On Food: I don't like food that's too carefully arranged; it makes me think that the chef is spending too much time arranging and not enough time cooking. If I wanted a picture I'd buy a painting.
On Dogs: If dogs could talk it would take a lot of the fun out of owning one.
On Happiness: If you smile when no one else is around, you really mean it.
On Life: When life gets rough, put some gravy on it.
"When I was in high school, I had an English teacher who told me I was a good writer, so I set out to become a writer myself. I've made my living as a writer for 70 years now," he said on his final broadcast, also noting, "Writers don't retire, and I'll always be a writer."

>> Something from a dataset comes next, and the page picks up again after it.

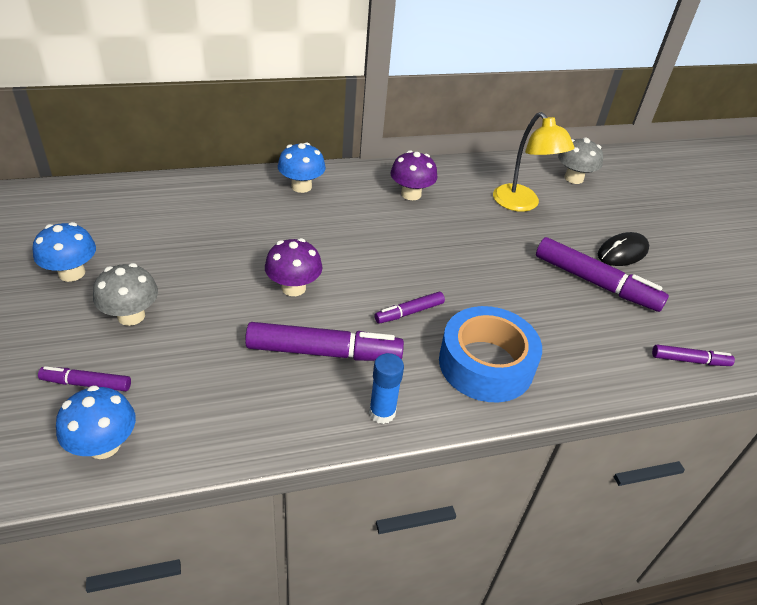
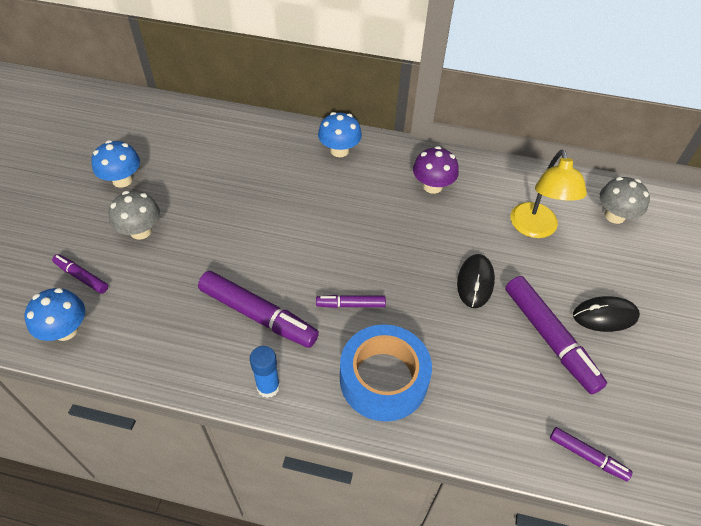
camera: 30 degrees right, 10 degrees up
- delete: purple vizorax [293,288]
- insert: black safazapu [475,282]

Rooney began his career in journalism after writing for the Army newspaper the Stars and Stripes during WWII. He was one of only a handful of journalists who flew with the Eighth Air Force on the first American bombing raid in Germany in 1943.
In 1949, Rooney joined CBS as a writer and worked on popular shows like Arthur Godfrey's Talent Scouts, The Garry Moore Show and numerous CBS News public-affairs broadcasts.
But it's his end-of-show segment on 60 Minutes that he will be most remembered for.
In July 1978, with an essay about automobile fatalities on Independence Day, he closed the news show for the first time. By the fall of 1979 he became the shows permanent finale.
The segment was made famous by Rooney expressing his old-fashioned ways in almost an annoyed manner that many found humorous and heartfelt.
During his first season, and for the first time in the shows history, 60 Minutes took the No. 1 ratings spot.
CBS News chairman and the executive producer of 60 Minutes Jeff Fager called Rooney a great friend and that his contributions to the program are immeasurable, in a statement released by CBS before Rooney left the show.
"There's nobody like Andy and there never will be," Fager said. "He'll hate hearing this, but he's an American original."